The data START

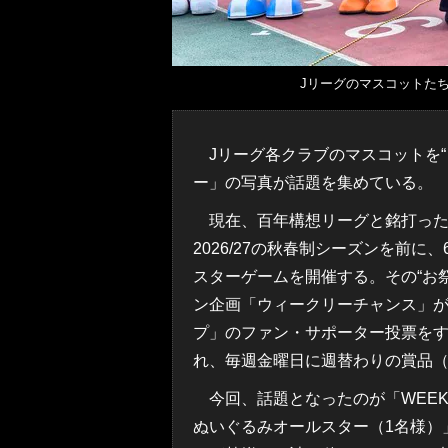
Jリーグのマスコットたち
Jリーグ各クラブのマスコットを“
ー」の写真が話題を集めている。
現在、百年構想リーグと銘打った
2026/27の秋春制シーズンを前に
スターゲームを開催する。その“お祭
ン企画「ウィークリーチャンス」が
プ」のファン・サポーター投票をす
れ、毎週金曜日に週替わりの賞品（
今回、話題となったのが「WEEK
ぬいぐるみオールスター（1名様）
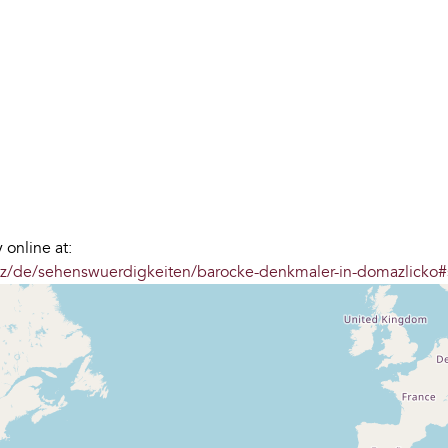
online at:
cz/de/sehenswuerdigkeiten/barocke-denkmaler-in-domazlicko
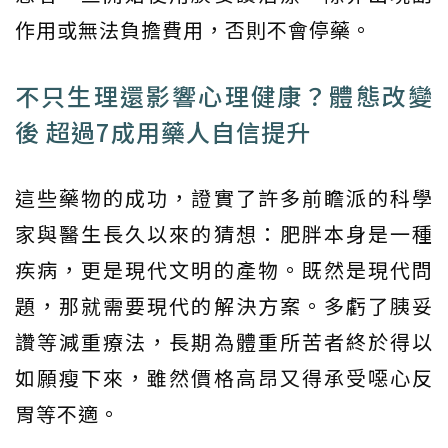
作用或無法負擔費用，否則不會停藥。
不只生理還影響心理健康？體態改變
後 超過7成用藥人自信提升
這些藥物的成功，證實了許多前瞻派的科學
家與醫生長久以來的猜想：肥胖本身是一種
疾病，更是現代文明的產物。既然是現代問
題，那就需要現代的解決方案。多虧了胰妥
讚等減重療法，長期為體重所苦者終於得以
如願瘦下來，雖然價格高昂又得承受噁心反
胃等不適。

The data END

Omit the pictures. Transcribe every record exactly.

Jリーグのマスコットたち
Jリーグ各クラブのマスコットを“
ー」の写真が話題を集めている。
現在、百年構想リーグと銘打った
2026/27の秋春制シーズンを前に
スターゲームを開催する。その“お祭
ン企画「ウィークリーチャンス」が
プ」のファン・サポーター投票をす
れ、毎週金曜日に週替わりの賞品（
今回、話題となったのが「WEEK
ぬいぐるみオールスター（1名様）
online at:
cz/de/sehenswuerdigkeiten/barocke-denkmaler-in-domazlicko
作用或無法負擔費用，否則不會停藥。
不只生理還影響心理健康？體態改變
後 超過7成用藥人自信提升
這些藥物的成功，證實了許多前瞻派的科學
家與醫生長久以來的猜想：肥胖本身是一種
疾病，更是現代文明的產物。既然是現代問
題，那就需要現代的解決方案。多虧了胰妥
讚等減重療法，長期為體重所苦者終於得以
如願瘦下來，雖然價格高昂又得承受噁心反
胃等不適。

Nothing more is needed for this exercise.